Limitations of Real User Monitoring

For all its benefits, RUM does have several limitations. Combining the process with synthetic monitoring fills the gaps nicely.

  • Lack of benchmarking. RUM is unable to examine your competitor’s websites. That means benchmarking your site’s performance against others is difficult.
  • Effectiveness in pre-production settings is limited. It’s not that RUM doesn’t work in pre-production settings (it works just fine); most customers simply don’t have a lot of traffic in those settings.
  • Too much data. Some users complain that sifting through the sheer volume of data provided can be daunting, even for some of the better-prepackaged tools on the market.

Best Practices for RUM

There are several best practices that can help you get the most out of RUM including:

  • Assess the Current Speed of the Website. Faster websites lead to higher customer engagement, so paying attention to load time data is key.
  • Identify and Track Specific Objectives. Doing so enables you to align those objectives with business goals. For example, we can set and track performance to a target like “increase conversion rate from 10% to 15%.”
  • Improve Mobile Testing Strategy. Development and testing challenges continue to arise as native mobile app use spreads. Use RUM to gain new visibility into native mobile apps.
  • Relate Performance to the Business. Not a disembodied tool, real user monitoring should start with business goals, then flow down to how well our current systems meet those targets. It is first and foremost a dashboard to gauge our progress.

Real User Monitoring Tools

There are a variety of tools available that support RUM. We compare 18 different APM tools in this post, some of which offer real user monitoring capabilities.

Stackify’s application performance management solution, Retrace, provides real user monitoring, as well as in-depth metrics to make it easy for you to determine why your app is having performance issues, down to which web requests are happening most often and which requests take the most amount of time. And with its advanced reporting features, you can review the performance of every individual request – not just the top five – along with robust log management capabilities, customizable method level profiling, comprehensive error monitoring, integrated log searching, and much more.

Real-User Monitoring: A Promising Future

Today’s post was all about Real User Monitoring, or RUM.

We’ve defined this technique, explained how it works and mentioned some typical examples. Also, we’ve covered the basic steps of RUM, its main benefits and limitations. Finally, we’ve listed some best practices that can help you and your organization reap all the benefits that RUM can provide, and wrapped-up by mentioning RUM tools you can checkout, providing lists to do so.

So, do we have a verdict about RUM? Should your organization adopt it?

Let’s start by saying that each organization is unique when it comes to its attributes, history, and needs. So, despite Real-User Monitoring being an incredibly valuable resource, it might not be the best fit for your organization. There might be scenarios where most simpler alternatives are enough.

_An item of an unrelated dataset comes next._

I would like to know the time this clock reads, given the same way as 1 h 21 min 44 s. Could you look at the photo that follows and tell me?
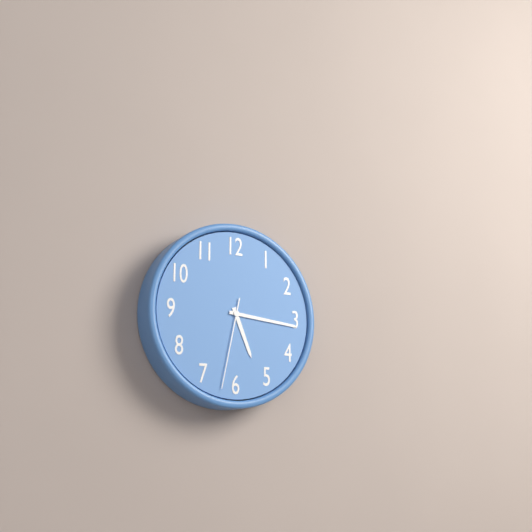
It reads 5 h 16 min 32 s
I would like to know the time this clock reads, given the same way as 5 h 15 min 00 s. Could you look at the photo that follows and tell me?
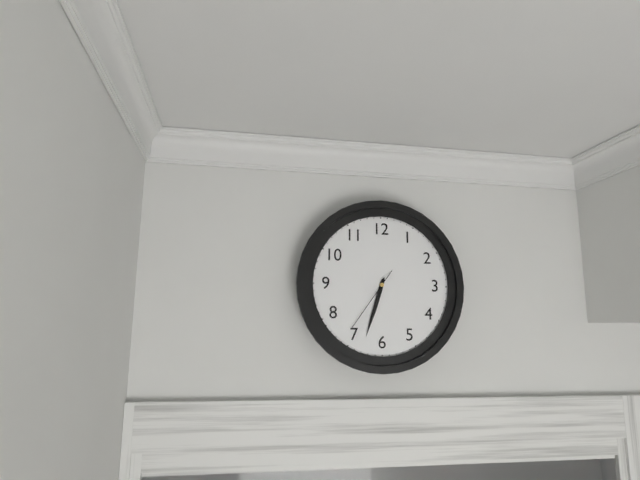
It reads 6 h 33 min 36 s
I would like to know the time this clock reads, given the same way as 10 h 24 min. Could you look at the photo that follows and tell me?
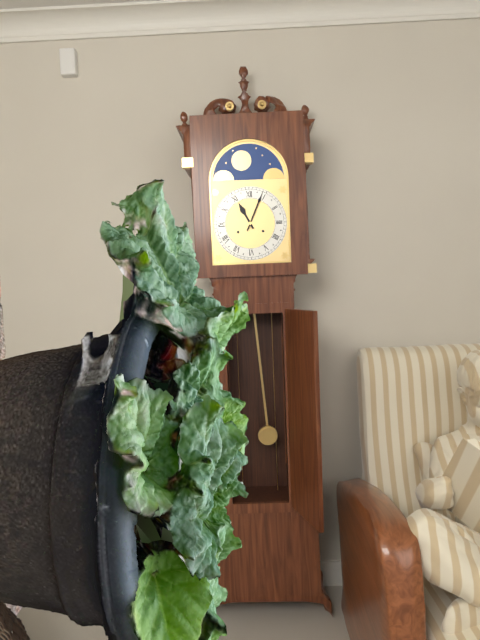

Remember that before committing to a significant investment, of any type, it’s crucial to weigh the benefits of said investment against its costs and decide whether it fits into the overall business objectives of the organization.

That being said, it’s clear to us that Real-User Monitoring is the “winner” in the long run. Don’t get me wrong: as we’ve mentioned, Synthetic Monitoring is essential for high-traffic websites, while also being immensely valuable for testing the application before it hits production.

We live in an era that’s increasingly mobile, and always online. Technology changes in the blink of an eye. In such a scenario, companies have to move fast and respond to events as quick as possible if they want to survive and thrive. But you can’t answer to an event you’re not aware of, and that’s exactly where techniques such as RUM come in useful.

The capacity to monitor users in real-time is—and will continue to be—an essential tool in the toolbelt of any organization.